Disfluencies aren’t necessarily bad even if the word starts with “dis”!
While it's a commercial product with a subscription, I spent a long time on the free tier not even hitting their limits until I started using it so extensively that I wanted to pay for it.
And I've used Whisper in the past, mostly for tinkering. I tried it for a couple of use cases but haven't touched the base project in a while. But I do regularly use Faster-Whisper-XXL, an open source project based on Whisper, for subtitle generation.
Though, for subtitle generation, I decided to support the project and mainly use the non-public build of Faster-Whisper-XXL Pro built for donators to the open source project.

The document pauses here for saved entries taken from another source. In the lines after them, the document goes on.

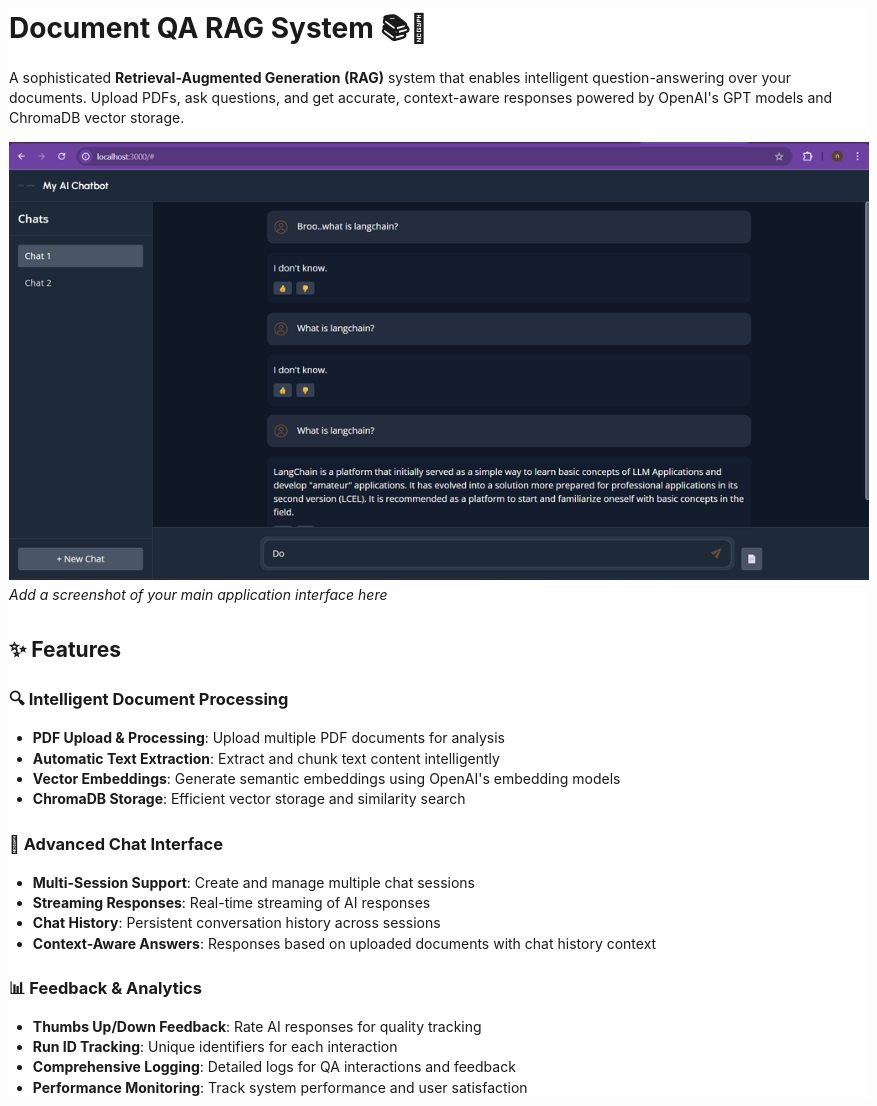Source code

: # Document QA RAG System 📚🤖

A sophisticated **Retrieval-Augmented Generation (RAG)** system that enables intelligent question-answering over your documents. Upload PDFs, ask questions, and get accurate, context-aware responses powered by OpenAI's GPT models and ChromaDB vector storage.

![Project Banner](screenshots/interface.png)
_Add a screenshot of your main application interface here_

## ✨ Features

### 🔍 **Intelligent Document Processing**

- **PDF Upload & Processing**: Upload multiple PDF documents for analysis
- **Automatic Text Extraction**: Extract and chunk text content intelligently
- **Vector Embeddings**: Generate semantic embeddings using OpenAI's embedding models
- **ChromaDB Storage**: Efficient vector storage and similarity search

### 💬 **Advanced Chat Interface**

- **Multi-Session Support**: Create and manage multiple chat sessions
- **Streaming Responses**: Real-time streaming of AI responses
- **Chat History**: Persistent conversation history across sessions
- **Context-Aware Answers**: Responses based on uploaded documents with chat history context

### 📊 **Feedback & Analytics**

- **Thumbs Up/Down Feedback**: Rate AI responses for quality tracking
- **Run ID Tracking**: Unique identifiers for each interaction
- **Comprehensive Logging**: Detailed logs for QA interactions and feedback
- **Performance Monitoring**: Track system performance and user satisfaction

The extra features smooth out the subtitle editing process very substantially. Toss in "--roformer_overlap 0.125 --roformer_vram 16 --best_of 15 --ff_vocal_extract mb-roformer --vad_method pyannote_v3" to the cli parameters (and sometimes --realign) and you have much less work to do in SubtitleEdit or Tero Subtitler afterwards to clean it up.
Ideally it would slice the video in the timeline without actually removing anything, so you can scrub through your video and try with and without each disfluency (thank you - awesome word) & decide case by case which to keep!
A trivial example is "umm... well... (sigh) okay" versus just "okay". Not okay!